> **To be done**
A. What level range does the Dungeon Magazine #15 review give for "In Pursuit of the Slayer"?
B. Summarize the Dungeon Magazine #15 review in two sentences.

> **Source extract**
***
Dungeon Magazine #15

The Wreck of the Shining Star
Richard W Emerich
AD&D
Levels 4-8

This is an empty little adventure on a ship wreck. Over three levels and about thirty rooms you encounter an octopus and an undead. The Rooms are devoid of anything interesting to play with and there’s hardly any interesting descriptive text. The adventure mostly consists of a list of what each room contains. Perhaps an adventure that actuaries might find interesting? There is one interesting thing in the adventure, a unique magic item, and it takes half a page to describe. Perhaps someone is trying too hard … and in the wrong ways?

In Pursuit of the Slayer
Carl Sargent
D&D
Levels 6-9

This is a case mystery. The party encounters the remains of a massacre and an obviously evil person. As they follow and chase him to bring him to justice they get information that the evil dude has been known as a good dude for a long time. It’s got a time based element so the longer the party dallies the harder the final fight is. It has some decent monsters from the Creature Catalog which mixes things up a bit … for a moment I thought there was some originality here. Bits of this are ok but it seems to telegraph its intentions well ahead of time.
***
> **Dataset excerpt**
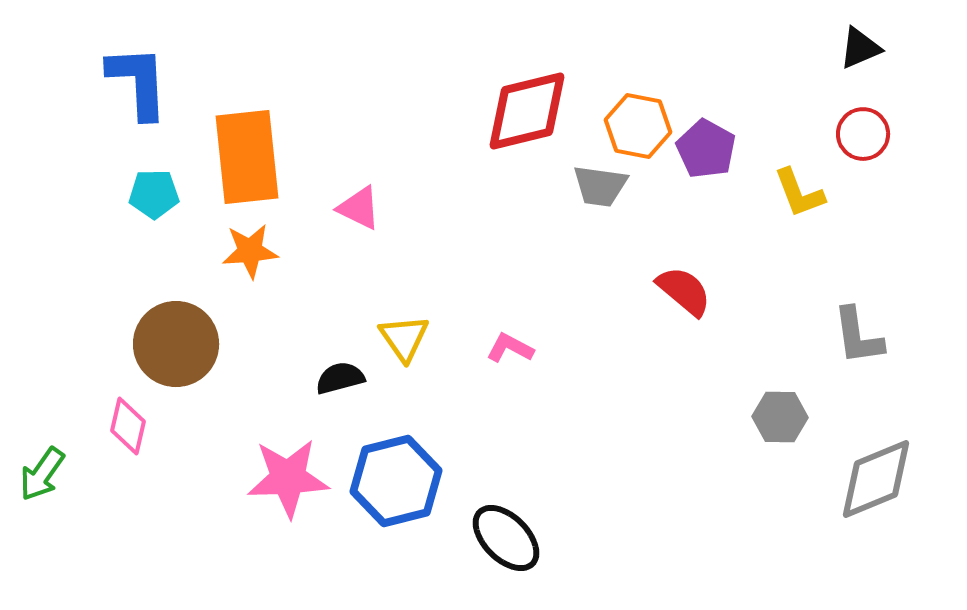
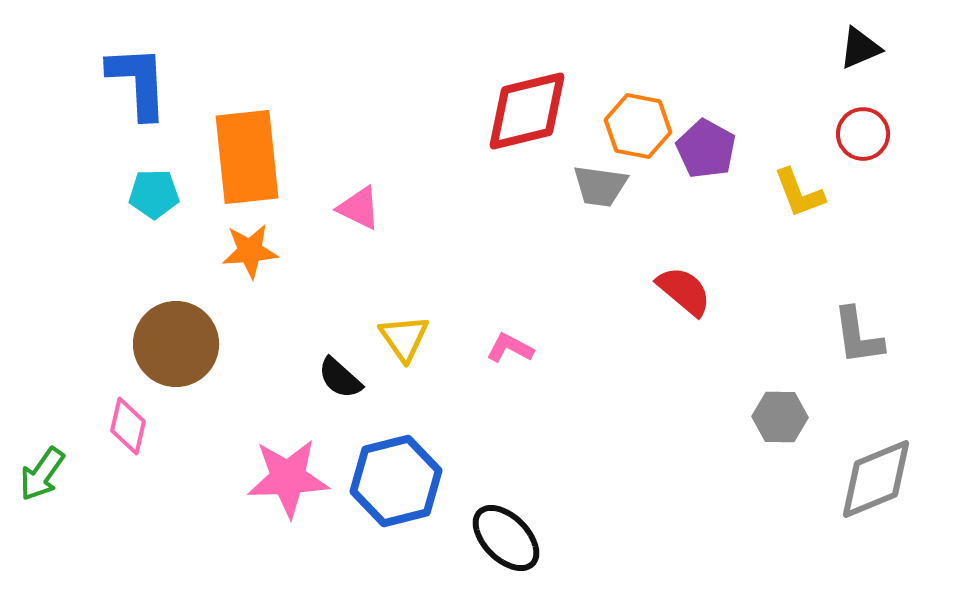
black semicircle: rotated 123 degrees counterclockwise
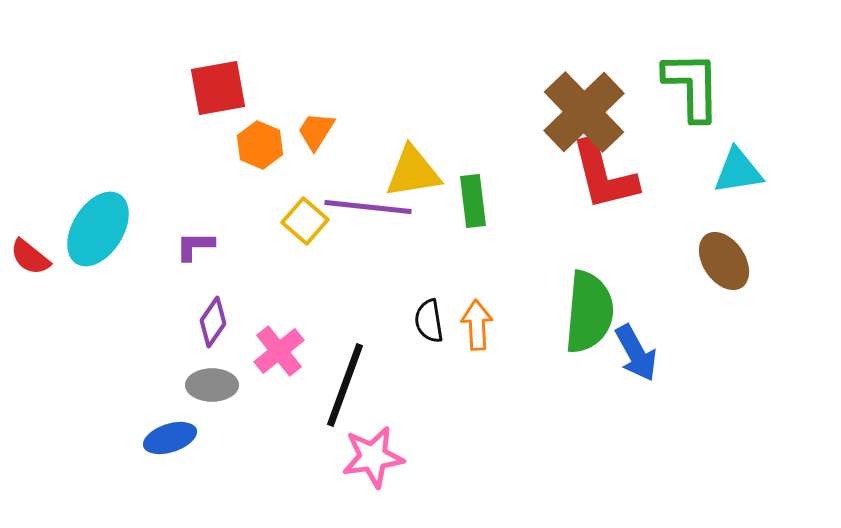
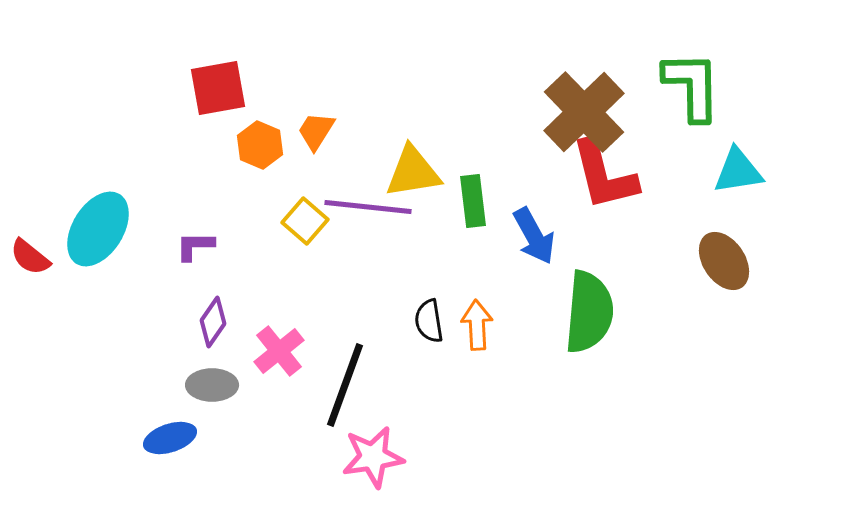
blue arrow: moved 102 px left, 117 px up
***
> **Solutions to the tasks**
A. Levels 6-9.

B. "The Wreck of the Shining Star" is described as an empty shipwreck adventure of about thirty rooms that is mostly a list of room contents, with its one interesting feature being a unique magic item that takes half a page to describe. "In Pursuit of the Slayer" is a mystery in which the party chases an evil man long known as good, with a time-based element and some decent monsters, though the review says it telegraphs its intentions well ahead of time.